The raised bronze letters on the black background are ignored daily. A bunch of names and a date that mean little to the passers-by.
The year listed is 1990. No month or day of the week is specified, but the plaque, in a gymnasium lobby in Hudson, commemorates the Aug. 4, 1990, grand opening of the Fivay Recreation Complex that was later rechristened as War Veterans' Memorial Park.
The names include an architect, a government administrator and five county commissioners: Sylvia Young, Curtis Law, Ann Hildebrand, Allan G. Safranek Jr. and Mike Wells.
They are people who had political courage. Four years earlier, they asked the voters for new property taxes to pay for two bond issues totaling $23 million to build parks and libraries. They didn't just ask. They cajoled and persuaded. Wells and Hildebrand, in particular, spared no civic group. They even voted to spend thousands of dollars in public money to educate the electorate.
Nowadays, political courage gets confused with: Ducking when the word "tax'' gets mentioned, pandering to a boisterous audience or acting sympathetic while cutting services. It is unfortunate because the payoff for true leadership can be a legacy of a better community.
When the polls closed Election Day 1986, more than 50,000 people, 57.5 percent of the turnout, voted for the parks referendum. The library referendum received better than 54 percent of the "yes'' vote.

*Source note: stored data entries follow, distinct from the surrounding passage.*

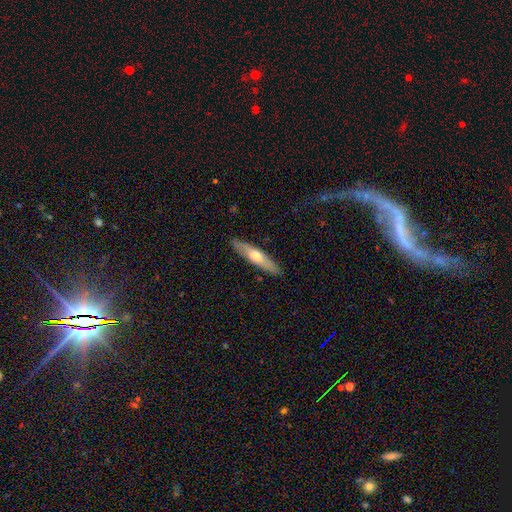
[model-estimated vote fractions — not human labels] A smooth galaxy with no disk features (49%). Merging: none (88%).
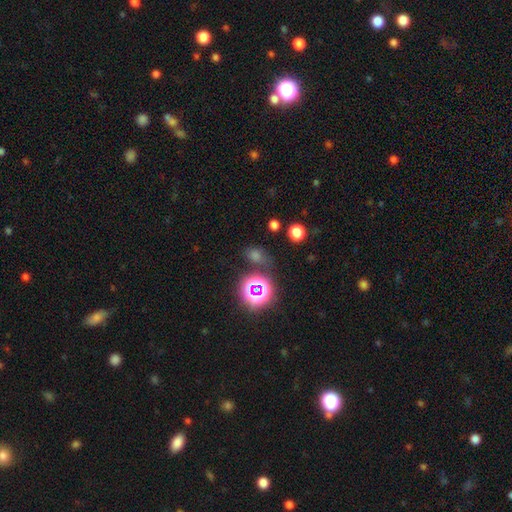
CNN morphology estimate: smooth_or_featured: star or artifact (p=0.55) [alt: smooth p=0.36]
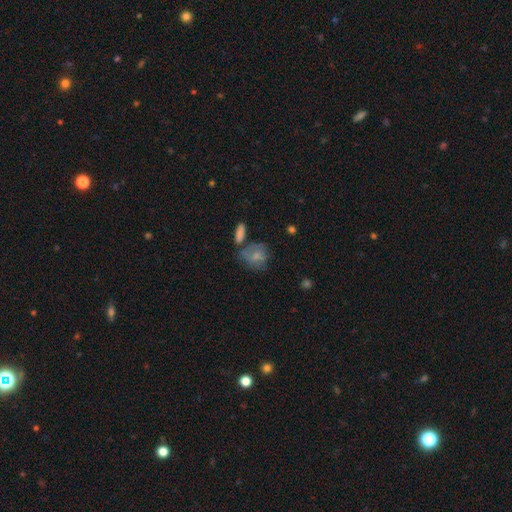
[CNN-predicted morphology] The model was most divided on "how rounded": round: 53%, in between: 46%, cigar-shaped: 2%. Remaining: smooth or featured — smooth (67%); merging — none (42%).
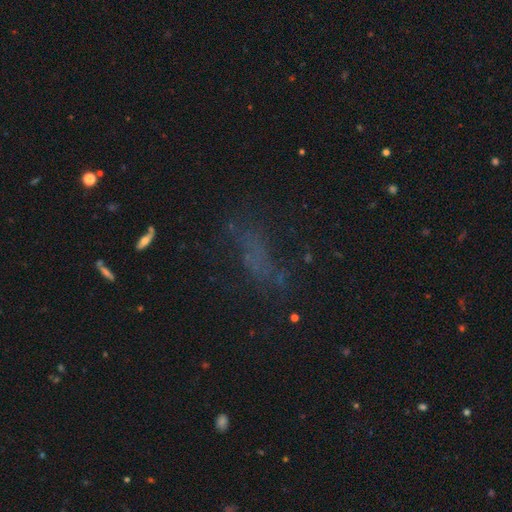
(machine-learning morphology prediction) Overall: smooth (38%; star or artifact 36%). Merging: none (52%; major disturbance 24%).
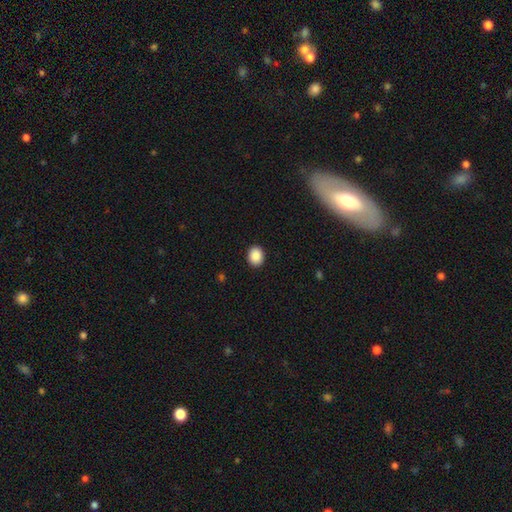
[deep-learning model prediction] The model was most divided on "how rounded": round: 60%, in between: 39%, cigar-shaped: 1%. More confident: merging — none (92%); smooth or featured — smooth (89%).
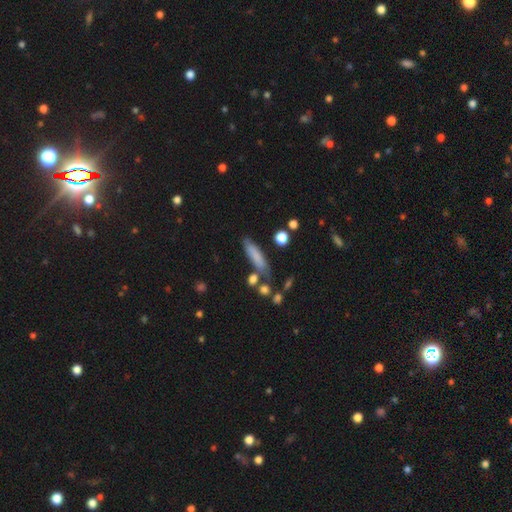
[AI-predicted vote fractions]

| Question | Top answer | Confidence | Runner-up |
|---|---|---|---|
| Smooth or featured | smooth | 76% | featured or disk (15%) |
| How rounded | cigar-shaped | 72% | in between (26%) |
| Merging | none | 65% | minor disturbance (18%) |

It was a big year for referendums. Floridians approved the lottery, but Pasco residents turned down a tax district for fire service in Land O'Lakes and rejected the idea of having an appointed, instead of an elected, school superintendent. But the quality-of-life issues had prevailed and a multiyear building program followed that brought new parks, recreation centers and youth athletic complexes from Zephyrhills to Holiday.
Eleven days ago, Pasco County revealed a proposal to close the two swimming pools, financed by the 1986 bond proceeds, at Veterans Memorial Park and at the Land O'Lakes Recreation Center. The proposal is intended to save $289,000 in annual operating subsidies, the cost of future repairs and to stave off cuts elsewhere in the parks system.
Most of those former county commissioners wonder what happened.
"It's a heart-breaker, I don't know how else to say it,'' said Young who turns 73 on Monday. "That was one of my promises to the kids that we'd have parks. That was my dream. It's really sad to me. It's a way of life to be able to have a place to go swimming during summer time.''
Safranek, 64, runs Richey Realty in West Pasco and he mirrored Young's description of "heart-breaking.''
"People then were hungry for parks. The timing was right,'' said Safranek, who lost a bid for a third term on the commission just three months after the Fivay Recreation Center opened.
The amenities, he said, helped the real estate and building industries because they made the county a much more attractive place to live. Communities are rated by what the provide to residents, Safranek said, and the parks and libraries serve Pasco County well.
Law, 75, was the dean of the commission then, serving 16 years before his electoral loss in 1990. His wisdom usually brought three votes because fellow Democrats Safranek and Young often followed his lead. Law is familiar with the benefits of youth sports. He served as the first president of the Land O'Lakes Little League and still gets to the recreation center diamonds to watch his two grandsons play baseball.
"You build something like that, to me, it's out of character if you don't use them. I think they have a value to the community which goes beyond just what you're looking at.
''If you take the kids off the street, it's going to help them become good citizens. If you take that away from kids then you hurt the end result. I think youth sports have a real value to the community. I think it's a mistake to close the pool.''
The acknowledged leader of the drive for parks and libraries was Wells, also a youth sports advocate, who pushed the referendum after joining the commission in 1984. He served two terms on the board and now is in his 15th year as property appraiser.
As was his custom while a commissioner, he was the most outspoken during a recent interview.
"Closing or doing any more cuts to parks and libraries, in my view, is irresponsible.
"I've never spoken out against what the county commission does. They've got a tough job, but this has got to stop. This simply has to stop. They've got to get their priorities straight. Taxpayers have paid for these parks, libraries and swimming pools, they're entitled to them.''
The four former commissioners all have something else in common. They have no final say in the outcome. But, one of the names on that plaque does — Hildebrand.
She is in her seventh, four-year term on the commission and is in a position to have opened and closed the county's public swimming pools. Can they remain open?
"I don't know. At this point, I'm just waiting to see where we come out (financially),'' she said.
The lack of conviction is disappointing. A little of that political courage from 1986 is what swimming enthusiasts need.